The honest limitations
- It fixes the standard errors, not the bias. The correction gives you honest uncertainty around your estimate. It does not remove the attenuation that pushes the estimate itself toward zero. Portfolio grouping and instrumental variable approaches address that, imperfectly.
- It assumes a specific error structure. The derivation relies on assumptions about how returns are distributed, conditionally homoskedastic and well-behaved. Real returns have clustered volatility and fat tails, so the corrected standard errors are better but still not exact.
- It does not save you from a wrong model. Correct standard errors on a misspecified model are correct standard errors on nonsense. Shanken tells you how much you should trust your number, not whether you were computing the right number.
- It cannot fix data mining. If you have searched over hundreds of factors to find the ones that price well, no single-test correction, Shanken's or anyone else's, restores the honesty of your t-statistic. That is a separate problem, and one that Harvey, Liu and Zhu would later make painfully clear.

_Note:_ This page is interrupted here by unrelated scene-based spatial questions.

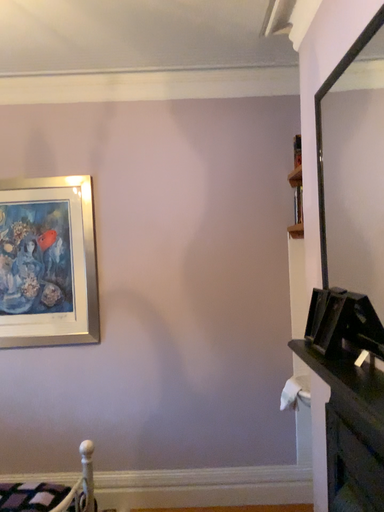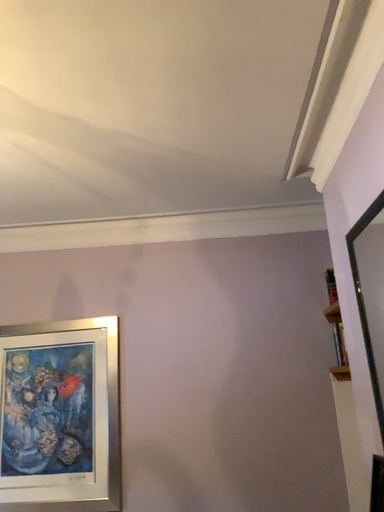
Question: Which way did the camera rotate in the video?

Choices:
 (A) rotated downward
 (B) rotated upward

Answer: (B)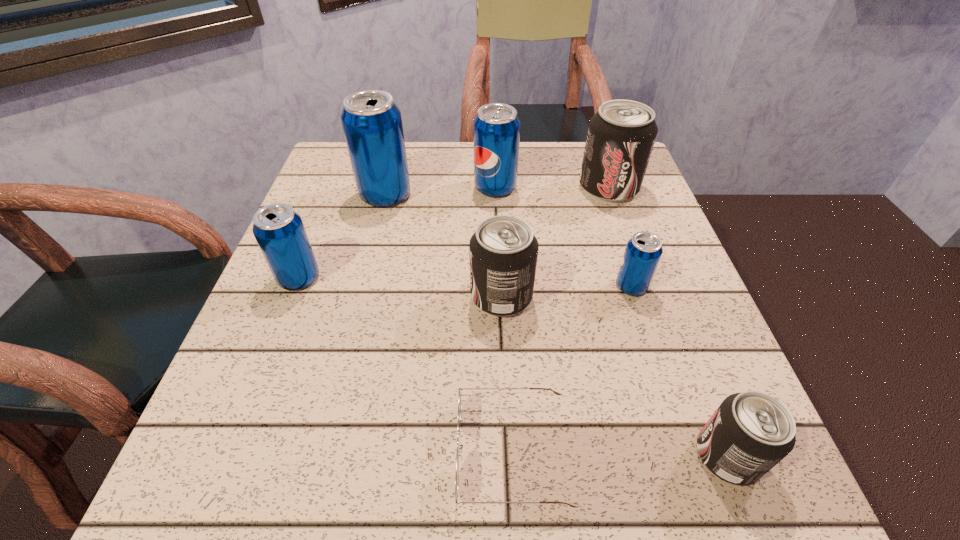
Locate an element on the screen. This screenshot has height=540, width=960. the biggest blue pop soda is located at coordinates (372, 123).

Find the location of `the third blue pop soda from right to left`. the third blue pop soda from right to left is located at coordinates click(372, 123).

The height and width of the screenshot is (540, 960). Find the location of `the farthest black soda can`. the farthest black soda can is located at coordinates (621, 135).

This screenshot has height=540, width=960. Find the location of `the second biggest blue pop soda`. the second biggest blue pop soda is located at coordinates coord(496,129).

The width and height of the screenshot is (960, 540). In order to click on the leftmost soda can in this screenshot , I will do `click(279, 231)`.

Find the location of `the leftmost blue pop soda`. the leftmost blue pop soda is located at coordinates (279, 231).

Locate an element on the screen. the second smallest black soda can is located at coordinates (503, 251).

The image size is (960, 540). What are the coordinates of `the leftmost black soda can` in the screenshot? It's located at (503, 251).

At what (x,y) coordinates should I click in order to perform the action: click on the smallest blue pop soda. Please return your answer as a coordinate pair (x, y). Looking at the image, I should click on (643, 251).

The width and height of the screenshot is (960, 540). Identify the location of the nearest black soda can. (x=750, y=432).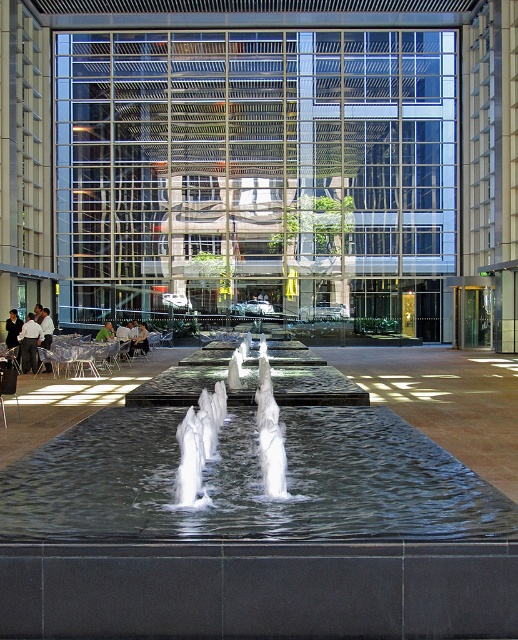
You are standing in the atrium and want to take a photo of the water jets. To avoid reflections from the glass facade, you need to position yourself so that the clear water jets at center are to your left. Where should you place the clear water at center in your photo?

The clear water at center is positioned on the right side of the clear water jets at center, so to have the clear water jets at center to your left, you should position the clear water at center to the right of the clear water jets at center in your photo.

From the picture: You are standing in the atrium and want to take a photo of the clear water jets at center. If your camera requires you to be at least 4 meters away from the subject to avoid distortion, can you safely take the photo without moving closer?

The clear water jets at center and camera are 4.43 meters apart from each other. Since 4.43 meters is more than the required 4 meters, you can safely take the photo without moving closer.

You are standing in the atrium and want to walk from the water feature to the glass facade. You notice two points marked in the image. Which point, point [346,474] or point [24,356], is closer to your current position?

Point [346,474] is closer to the viewer than point [24,356], so the closer point to your current position is point [346,474].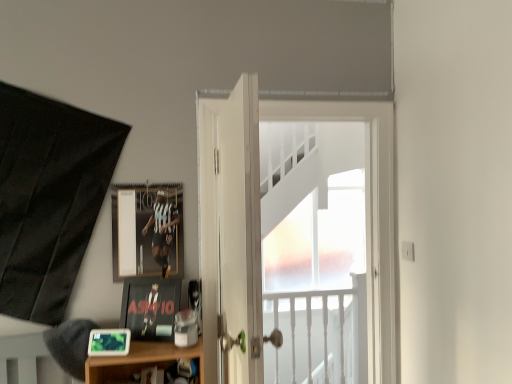
Question: Considering the relative positions of matte black picture frame at lower left, acting as the 3th picture frame starting from the top, and white glossy door at center, positioned as the second door in front-to-back order, in the image provided, is matte black picture frame at lower left, acting as the 3th picture frame starting from the top, to the right of white glossy door at center, positioned as the second door in front-to-back order, from the viewer's perspective?

Choices:
 (A) no
 (B) yes

Answer: (A)

Question: Is matte black picture frame at lower left, which is the 1th picture frame from front to back, smaller than white glossy door at center, marked as the first door in a back-to-front arrangement?

Choices:
 (A) no
 (B) yes

Answer: (B)

Question: Does matte black picture frame at lower left, the third picture frame from the back, lie in front of white glossy door at center, marked as the first door in a back-to-front arrangement?

Choices:
 (A) no
 (B) yes

Answer: (B)

Question: From the image's perspective, is matte black picture frame at lower left, which is the 1th picture frame from front to back, below white glossy door at center, marked as the first door in a back-to-front arrangement?

Choices:
 (A) yes
 (B) no

Answer: (A)

Question: Considering the relative sizes of matte black picture frame at lower left, which is the 1th picture frame from front to back, and white glossy door at center, marked as the first door in a back-to-front arrangement, in the image provided, is matte black picture frame at lower left, which is the 1th picture frame from front to back, taller than white glossy door at center, marked as the first door in a back-to-front arrangement,?

Choices:
 (A) yes
 (B) no

Answer: (B)

Question: Is matte black picture frame at lower left, placed as the first picture frame when sorted from bottom to top, looking in the opposite direction of white glossy door at center, positioned as the second door in front-to-back order?

Choices:
 (A) yes
 (B) no

Answer: (B)

Question: From a real-world perspective, is metallic silver picture frame at upper left, marked as the first picture frame in a top-to-bottom arrangement, on top of matte black picture frame at lower left, the second picture frame viewed from the front?

Choices:
 (A) no
 (B) yes

Answer: (B)

Question: Could you tell me if metallic silver picture frame at upper left, marked as the first picture frame in a top-to-bottom arrangement, is facing matte black picture frame at lower left, marked as the 2th picture frame in a back-to-front arrangement?

Choices:
 (A) no
 (B) yes

Answer: (A)

Question: Considering the relative positions of metallic silver picture frame at upper left, the 1th picture frame in the back-to-front sequence, and matte black picture frame at lower left, the second picture frame from the top, in the image provided, is metallic silver picture frame at upper left, the 1th picture frame in the back-to-front sequence, in front of matte black picture frame at lower left, the second picture frame from the top,?

Choices:
 (A) yes
 (B) no

Answer: (B)

Question: Is metallic silver picture frame at upper left, the 1th picture frame in the back-to-front sequence, not within matte black picture frame at lower left, the second picture frame from the top?

Choices:
 (A) yes
 (B) no

Answer: (A)

Question: Are metallic silver picture frame at upper left, marked as the first picture frame in a top-to-bottom arrangement, and matte black picture frame at lower left, the second picture frame from the top, located far from each other?

Choices:
 (A) no
 (B) yes

Answer: (A)

Question: Considering the relative positions of metallic silver picture frame at upper left, marked as the first picture frame in a top-to-bottom arrangement, and matte black picture frame at lower left, the second picture frame viewed from the front, in the image provided, is metallic silver picture frame at upper left, marked as the first picture frame in a top-to-bottom arrangement, to the left of matte black picture frame at lower left, the second picture frame viewed from the front, from the viewer's perspective?

Choices:
 (A) no
 (B) yes

Answer: (B)

Question: Does white wooden door at center, which is the 1th door from front to back, appear on the right side of white glossy door at center, marked as the first door in a back-to-front arrangement?

Choices:
 (A) no
 (B) yes

Answer: (A)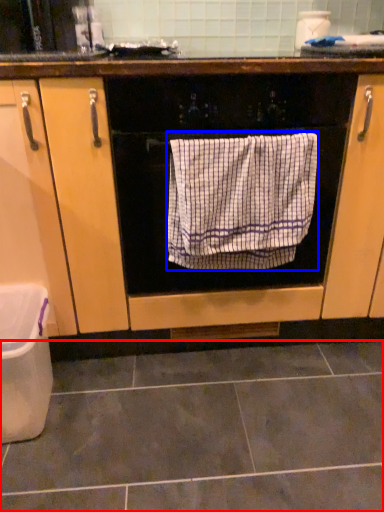
Question: Among these objects, which one is farthest to the camera, ceramic tile (highlighted by a red box) or bath towel (highlighted by a blue box)?

Choices:
 (A) ceramic tile
 (B) bath towel

Answer: (B)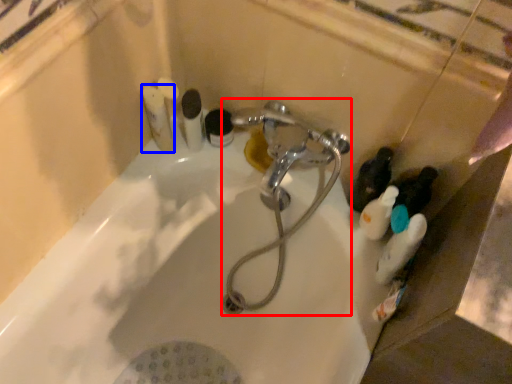
Question: Which object is closer to the camera taking this photo, plumbing fixture (highlighted by a red box) or toiletry (highlighted by a blue box)?

Choices:
 (A) plumbing fixture
 (B) toiletry

Answer: (A)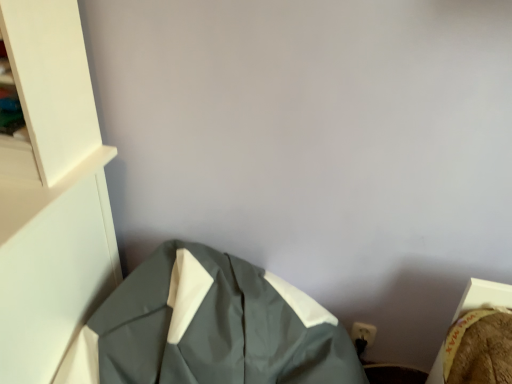
The width and height of the screenshot is (512, 384). What do you see at coordinates (209, 327) in the screenshot?
I see `dark gray fabric jacket at lower left` at bounding box center [209, 327].

At what (x,y) coordinates should I click in order to perform the action: click on dark gray fabric jacket at lower left. Please return your answer as a coordinate pair (x, y). The width and height of the screenshot is (512, 384). Looking at the image, I should click on (209, 327).

What are the coordinates of `dark gray fabric jacket at lower left` in the screenshot? It's located at (209, 327).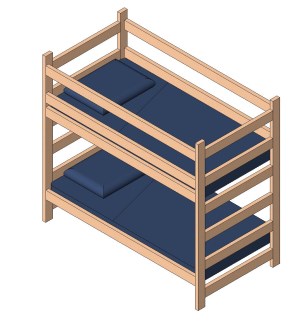
Identify the location of bunkbed. (116, 150).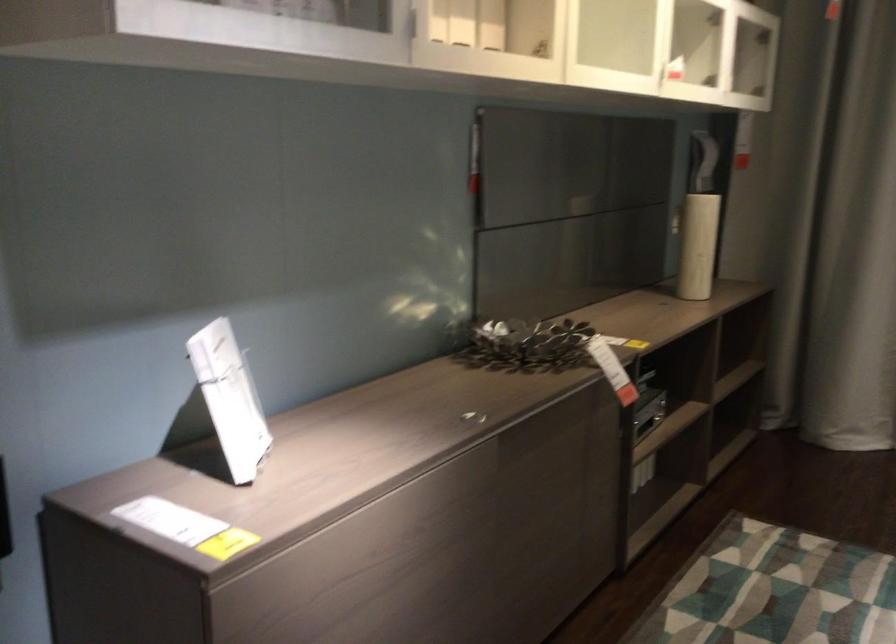
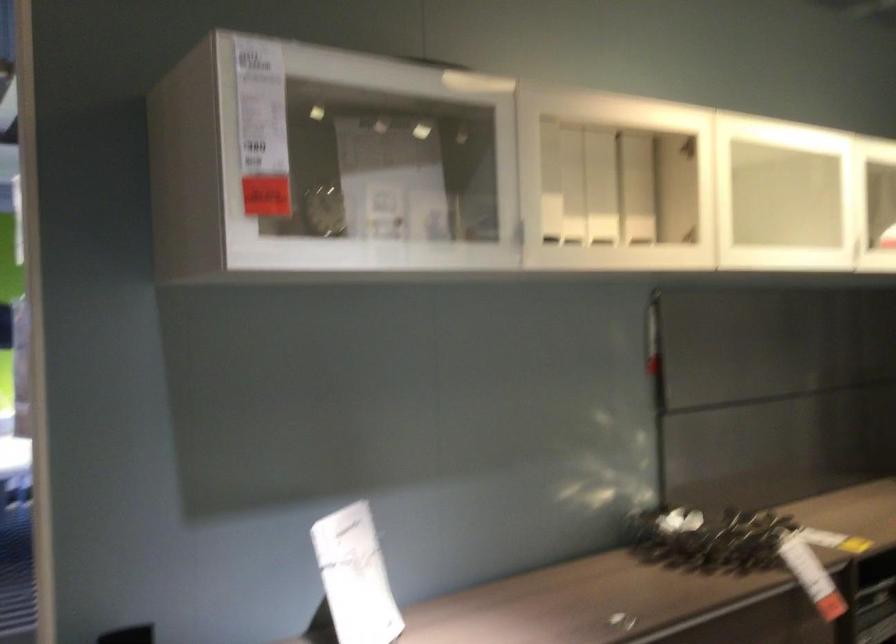
Question: The camera is either moving clockwise (left) or counter-clockwise (right) around the object. The first image is from the beginning of the video and the second image is from the end. Is the camera moving left or right when shooting the video?

Choices:
 (A) Left
 (B) Right

Answer: (B)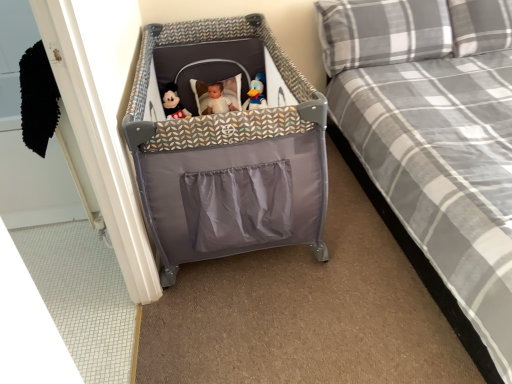
Question: Is plaid fabric bed at center closer to camera compared to matte plush mickey mouse at center?

Choices:
 (A) yes
 (B) no

Answer: (A)

Question: Is plaid fabric bed at center next to matte plush mickey mouse at center?

Choices:
 (A) no
 (B) yes

Answer: (A)

Question: Is matte plush mickey mouse at center inside plaid fabric bed at center?

Choices:
 (A) yes
 (B) no

Answer: (B)

Question: From the image's perspective, is plaid fabric bed at center above matte plush mickey mouse at center?

Choices:
 (A) no
 (B) yes

Answer: (A)

Question: Is plaid fabric bed at center aimed at matte plush mickey mouse at center?

Choices:
 (A) yes
 (B) no

Answer: (B)

Question: Considering the positions of gray plaid pillow at upper right, the first pillow from the right, and plaid fabric bed at center in the image, is gray plaid pillow at upper right, the first pillow from the right, taller or shorter than plaid fabric bed at center?

Choices:
 (A) short
 (B) tall

Answer: (A)

Question: Is point (453, 18) closer or farther from the camera than point (431, 57)?

Choices:
 (A) closer
 (B) farther

Answer: (A)

Question: Considering the positions of gray plaid pillow at upper right, the second pillow from the left, and plaid fabric bed at center in the image, is gray plaid pillow at upper right, the second pillow from the left, bigger or smaller than plaid fabric bed at center?

Choices:
 (A) big
 (B) small

Answer: (B)

Question: In the image, is gray plaid pillow at upper right, the second pillow from the left, on the left side or the right side of plaid fabric bed at center?

Choices:
 (A) right
 (B) left

Answer: (A)

Question: Is gray plaid pillow at upper right, marked as the first pillow in a left-to-right arrangement, wider or thinner than matte plush mickey mouse at center?

Choices:
 (A) wide
 (B) thin

Answer: (A)

Question: Is point (413, 21) positioned closer to the camera than point (164, 89)?

Choices:
 (A) closer
 (B) farther

Answer: (A)

Question: In terms of height, does gray plaid pillow at upper right, marked as the first pillow in a left-to-right arrangement, look taller or shorter compared to matte plush mickey mouse at center?

Choices:
 (A) short
 (B) tall

Answer: (B)

Question: From a real-world perspective, is gray plaid pillow at upper right, which is the second pillow in right-to-left order, positioned above or below matte plush mickey mouse at center?

Choices:
 (A) above
 (B) below

Answer: (A)

Question: Is point (175, 97) positioned closer to the camera than point (256, 96)?

Choices:
 (A) closer
 (B) farther

Answer: (B)

Question: From the image's perspective, is matte plush mickey mouse at center above or below blue plush duck at center?

Choices:
 (A) below
 (B) above

Answer: (A)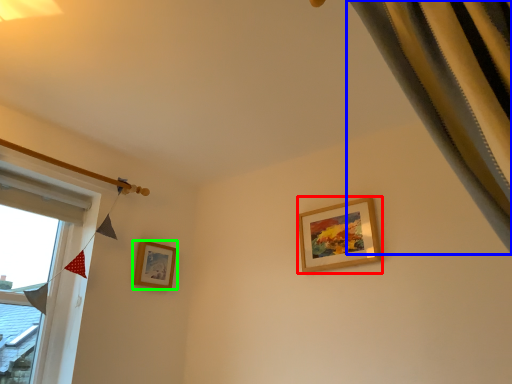
Question: Which object is the farthest from picture frame (highlighted by a red box)? Choose among these: curtain (highlighted by a blue box) or picture frame (highlighted by a green box).

Choices:
 (A) curtain
 (B) picture frame

Answer: (A)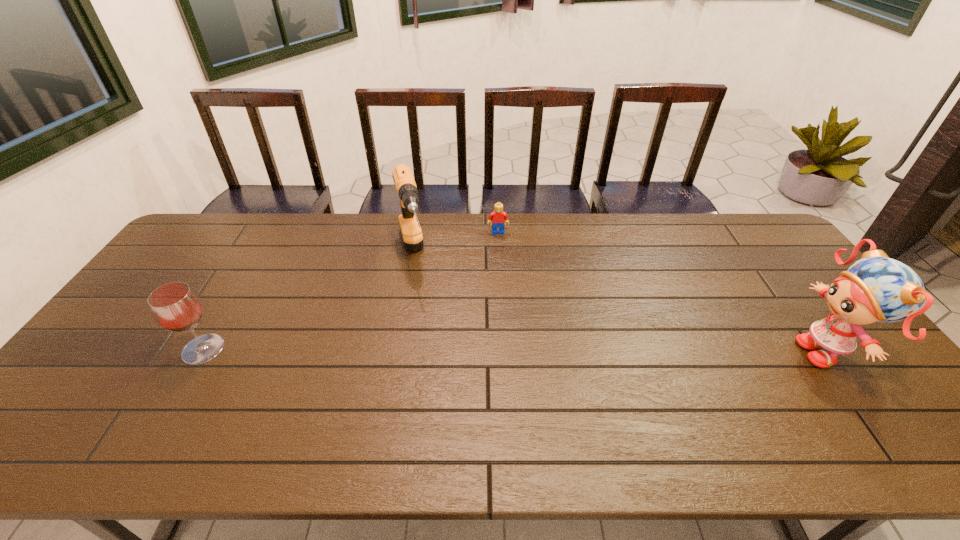
Locate an element on the screen. This screenshot has height=540, width=960. free area in between the leftmost object and the rightmost object is located at coordinates (516, 350).

Identify the location of vacant area between the Lego and the drill. Image resolution: width=960 pixels, height=540 pixels. (455, 243).

Where is `empty space between the second object from right to left and the third object from right to left`? This screenshot has height=540, width=960. empty space between the second object from right to left and the third object from right to left is located at coordinates (455, 243).

Identify which object is the third nearest to the leftmost object. Please provide its 2D coordinates. Your answer should be formatted as a tuple, i.e. [(x, y)], where the tuple contains the x and y coordinates of a point satisfying the conditions above.

[(876, 288)]

Where is `object that is the closest to the drill`? The width and height of the screenshot is (960, 540). object that is the closest to the drill is located at coordinates (x=498, y=216).

The image size is (960, 540). I want to click on free location that satisfies the following two spatial constraints: 1. on the back side of the third tallest object; 2. on the right side of the second object from left to right, so click(x=260, y=253).

Where is `vacant space that satisfies the following two spatial constraints: 1. on the face of the second object from right to left; 2. on the face of the doll`? This screenshot has width=960, height=540. vacant space that satisfies the following two spatial constraints: 1. on the face of the second object from right to left; 2. on the face of the doll is located at coordinates (504, 351).

Image resolution: width=960 pixels, height=540 pixels. Find the location of `free location that satisfies the following two spatial constraints: 1. on the face of the third object from left to right; 2. on the face of the rightmost object`. free location that satisfies the following two spatial constraints: 1. on the face of the third object from left to right; 2. on the face of the rightmost object is located at coordinates point(504,351).

You are a GUI agent. You are given a task and a screenshot of the screen. Output one action in this format:
    pyautogui.click(x=<x>, y=<y>)
    Task: Click on the free spot that satisfies the following two spatial constraints: 1. on the front side of the doll; 2. on the face of the drill
    The width and height of the screenshot is (960, 540).
    Given the screenshot: What is the action you would take?
    pyautogui.click(x=395, y=351)

This screenshot has width=960, height=540. What are the coordinates of `vacant space that satisfies the following two spatial constraints: 1. on the face of the rightmost object; 2. on the face of the Lego` in the screenshot? It's located at (504, 351).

- The correction is often small in practice, which invites complacency. For well-behaved factors with plenty of data it is a modest adjustment, which tempts people to skip it. The times it matters most are precisely the times when a marginal result is being pushed as significant, which is when skipping it is least excusable.
The one-line takeaway
Shanken showed that because factor tests use estimated betas as if they were known facts, the resulting t-statistics are systematically too flattering, and he derived the correction that finance now applies as a matter of course to keep itself honest.